医師が手術の手配をしようとした時、アレックスは思いがけないことを言い出した。彼は「自分に催眠をかけるので、私には麻酔は必要ない」と言い出した。この手術はメスも使うし、骨も削る。相当な痛みを伴うと思われる手術なのに、アレックス一体、何を考えているのか?病院ではアレックスの強い主張を受けて会議が行われた。本人がそれを望むなら、尊重すべきという意見もあり、病院側は一切の責任を負わないとの条件で、麻酔なしの外科手術は認められることに。そして、少しでも痛みを感じたと思ったらすぐに麻酔を打つとの条件も課された。

手術当日、医師たちが見守る中、アレックスは自分を催眠状態に。

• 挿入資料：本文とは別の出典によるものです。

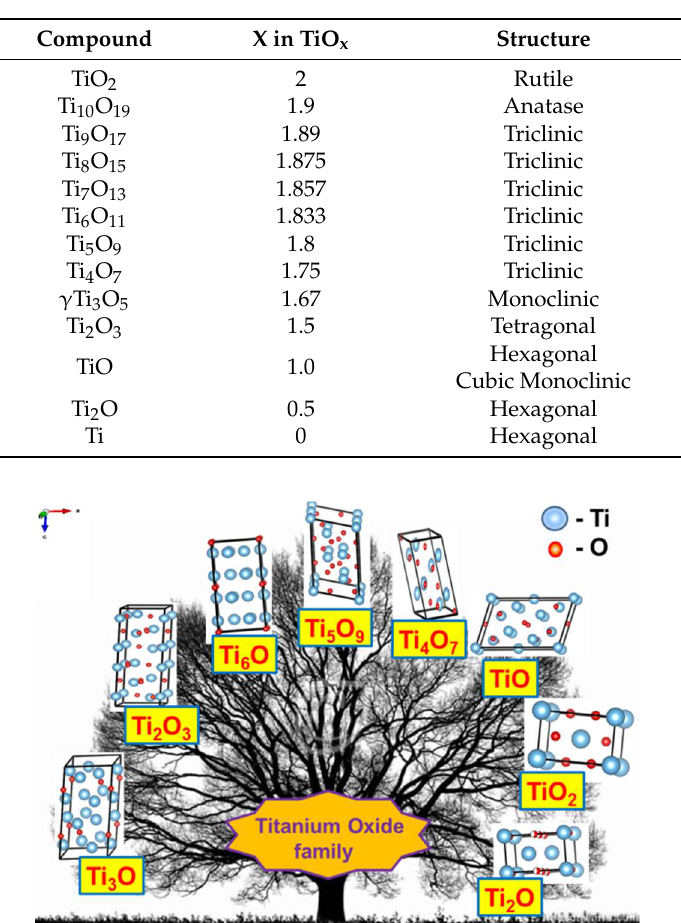
Table 3. Variation of the crystal structure with O/Ti stoichiometry.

その方法とは、5分間、2秒に一度の決まったリズムで手拍子をするというもの。単調なリズムというのは、催眠状態に誘導する上でとても大事な役割を担っている。その指示通り、看護師は手拍子で単調なリズムを刻む。手拍子を始めて5分が経過する頃、アレックスは深く眠っているように見えた。そして5分経過後、医師達は、アレックスに左手を上げるように指示をした。アレックスの左手はすんなりと上がる。次に右手を上げるように指示した。上がらない。医師達が持ち上げてみると、ずっしりと重い。「右手は麻痺している」実はこれが催眠状態になった合図だったのだ。万が一に備え、麻酔科の医師が待機する中、いよいよ緊張の手術が始まった。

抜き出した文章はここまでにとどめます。